Magalhães : Lav Diaz revisite l’ultime épopée coloniale de Magellan aux Philippines

Dans Magalhães, présenté en Sélection Cannes Première, le cinéaste philippin Lav Diaz s’empare des derniers mois de la vie de l’explorateur portugais Fernand de Magellan, mort aux Philippines en 1521. Il en tire le portrait intime et hanté d’un homme confronté à ses propres ténèbres.

Vingt-sept ans après ses débuts, Lav Diaz s’impose comme un conteur majeur du cinéma mondial. Ses films, à la croisée de l’histoire et de la mémoire collective, explorent avec une intensité rare les cicatrices du passé colonial et les injustices sociales qui traversent les Philippines.

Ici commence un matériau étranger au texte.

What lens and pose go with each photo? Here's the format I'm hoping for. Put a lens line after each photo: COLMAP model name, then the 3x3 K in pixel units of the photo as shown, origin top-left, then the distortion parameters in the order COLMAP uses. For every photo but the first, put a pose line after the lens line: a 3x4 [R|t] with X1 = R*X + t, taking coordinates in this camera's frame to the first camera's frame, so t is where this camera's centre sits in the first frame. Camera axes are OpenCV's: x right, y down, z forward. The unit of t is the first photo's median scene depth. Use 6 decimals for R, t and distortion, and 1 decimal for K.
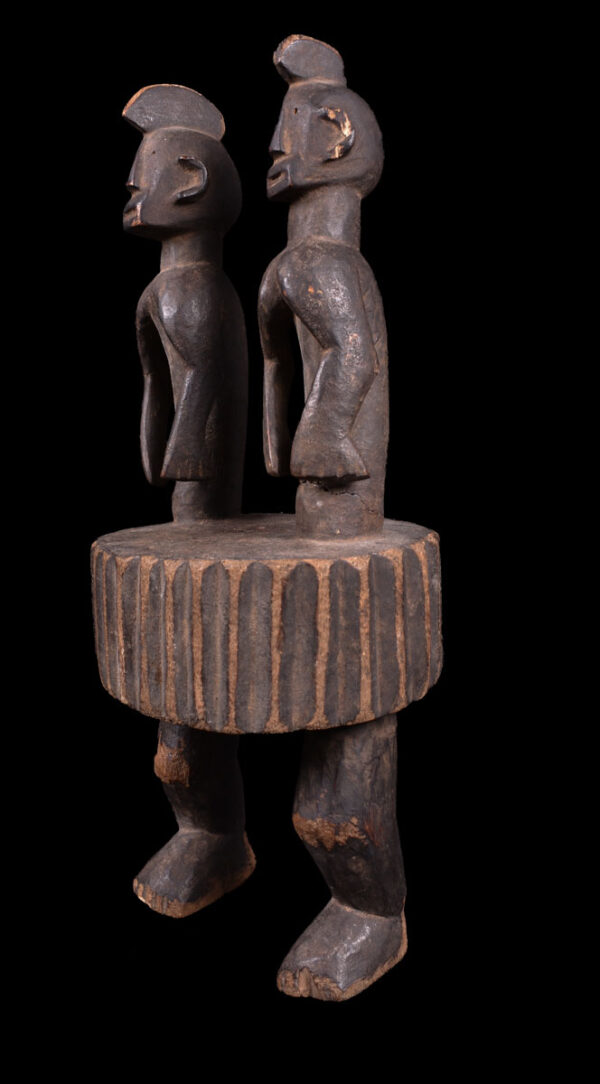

À travers un style radical – longs plans fixes, noir et blanc, silences habités –, il poursuit une œuvre aussi politique que sensorielle.

Fruit de sept années de recherches, Magalhães s’inscrit dans cette veine : une fresque de trois heures où l’épure formelle sert une méditation sur le pouvoir, la conquête et les illusions du mythe civilisateur. Le film retrace les derniers mois de Magellan, engagé dans une confrontation fatale avec les peuples autochtones, jusqu’à sa mort sur l’île de Mactan en avril 1521.

Dans le rôle-titre, Gael García Bernal incarne un homme habité par ses visions, poursuivi par les voix de ceux qu’il prétendait découvrir. « C’est un film sur le vertige du pouvoir et le mythe de la découverte », explique Lav Diaz. « Magellan n’est pas un héros ici, mais un homme face à son propre néant. »

Tourné entre les Philippines, le Portugal et l’Espagne – notamment à Cadix, à bord d’une réplique du Victoria, le trois-mâts de l’expédition – Magalhães poursuit sa revisite des récits officiels entamé dès ses débuts. Fidèle à son engagement, Lav Diaz redonne voix aux oubliés de l’Histoire, et confirme son statut d’auteur intransigeant.